IDC predicts key Asian cloud suppliers will pit against each other resulting in a new leadership structure within the IT industry.
A newly released report from indicates major strategic shifts in the cloud services space in Infrastructure-as-a-Service (IaaS), Platform-as-a-Service (PaaS) and Software-as-a-Service (SaaS).
All these changes will happen in 2014 and will begin to reshape the early stage of cloud adoption in Asia.
The number of “developers”/contributors to cloud app ecosystems has tripled and this will drive a ten-fold growth in the number of “apps” in the cloud over the next four years.
Amazon, Microsoft, IBM and HP will significantly escalate their cloud data centre deployments next year with Amazon expanding in regions where it does not have a strong base in Asia Pacific.
“IDC envisions a near doubling of cloud data centres from several of Amazon’s newly-energised traditional IT competitors,” said Chris Morris, associate VP, Services Asia Pacific and lead analyst, Cloud Services & Technologies, IDC Australia. “Why this escalation of cloud infrastructure deployments? Because cloud is a scale game and players without massive scale will be uncompetitive.”
‘Put up or shut up’ time
Morris notes that Asia is entering a ‘put up or shut up’ time as few players have increased their investments to scale up capacities and global footprint while others are scaling down the level of money they are pouring in these causes.

== EXTRACTED ENTRIES ==

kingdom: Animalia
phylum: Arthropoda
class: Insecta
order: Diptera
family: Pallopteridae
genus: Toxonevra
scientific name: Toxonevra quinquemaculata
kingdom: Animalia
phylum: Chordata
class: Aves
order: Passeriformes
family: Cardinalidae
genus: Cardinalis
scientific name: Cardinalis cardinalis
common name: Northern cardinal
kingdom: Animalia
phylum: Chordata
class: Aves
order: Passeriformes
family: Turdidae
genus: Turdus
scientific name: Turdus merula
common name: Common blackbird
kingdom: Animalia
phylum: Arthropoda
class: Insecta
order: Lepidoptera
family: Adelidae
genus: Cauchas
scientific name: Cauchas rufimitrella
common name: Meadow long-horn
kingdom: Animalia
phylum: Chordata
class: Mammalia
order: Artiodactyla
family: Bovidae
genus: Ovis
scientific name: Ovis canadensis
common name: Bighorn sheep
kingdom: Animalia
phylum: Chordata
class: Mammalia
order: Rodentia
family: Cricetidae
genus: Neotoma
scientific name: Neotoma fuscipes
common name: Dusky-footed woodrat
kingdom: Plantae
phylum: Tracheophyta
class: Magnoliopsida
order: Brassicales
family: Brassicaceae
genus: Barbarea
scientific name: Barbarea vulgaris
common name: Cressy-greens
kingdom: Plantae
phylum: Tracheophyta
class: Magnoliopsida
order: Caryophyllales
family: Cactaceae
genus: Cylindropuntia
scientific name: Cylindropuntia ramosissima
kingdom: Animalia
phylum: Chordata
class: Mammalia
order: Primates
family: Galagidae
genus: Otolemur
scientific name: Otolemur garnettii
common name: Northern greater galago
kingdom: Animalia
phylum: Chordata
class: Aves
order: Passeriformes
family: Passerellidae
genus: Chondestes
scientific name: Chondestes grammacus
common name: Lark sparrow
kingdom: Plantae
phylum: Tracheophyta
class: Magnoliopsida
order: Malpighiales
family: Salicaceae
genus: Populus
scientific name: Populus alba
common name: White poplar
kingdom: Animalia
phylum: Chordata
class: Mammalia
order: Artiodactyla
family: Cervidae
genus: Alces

== BRIEF ==
Please continue the article on IDC's 2014 cloud predictions for Asia, starting right after its last sentence.

== TASK ANSWER ==
Looking forward, Asia may see the proliferation of regional players who address the region-specific requirements if governments form regulations against the global players’ cloud offerings.
By 2017 there will be fewer than eight major global players in IaaS, and these players will come from Amazon Web Services, Google and Microsoft plus several major players around two or three of the open ecosystem platforms such as VMware.
IDC also expects an increase in the variety of workload-specialised cloud infrastructure services over the coming months.
“IDC has already seen the beginnings of this from Amazon Web Services, RackSpace and SoftLayer/IBM. Over the next 12-24 months, we’ll see this new form of ‘specialized infrastructure’ differentiation ratchet way up,” added Morris.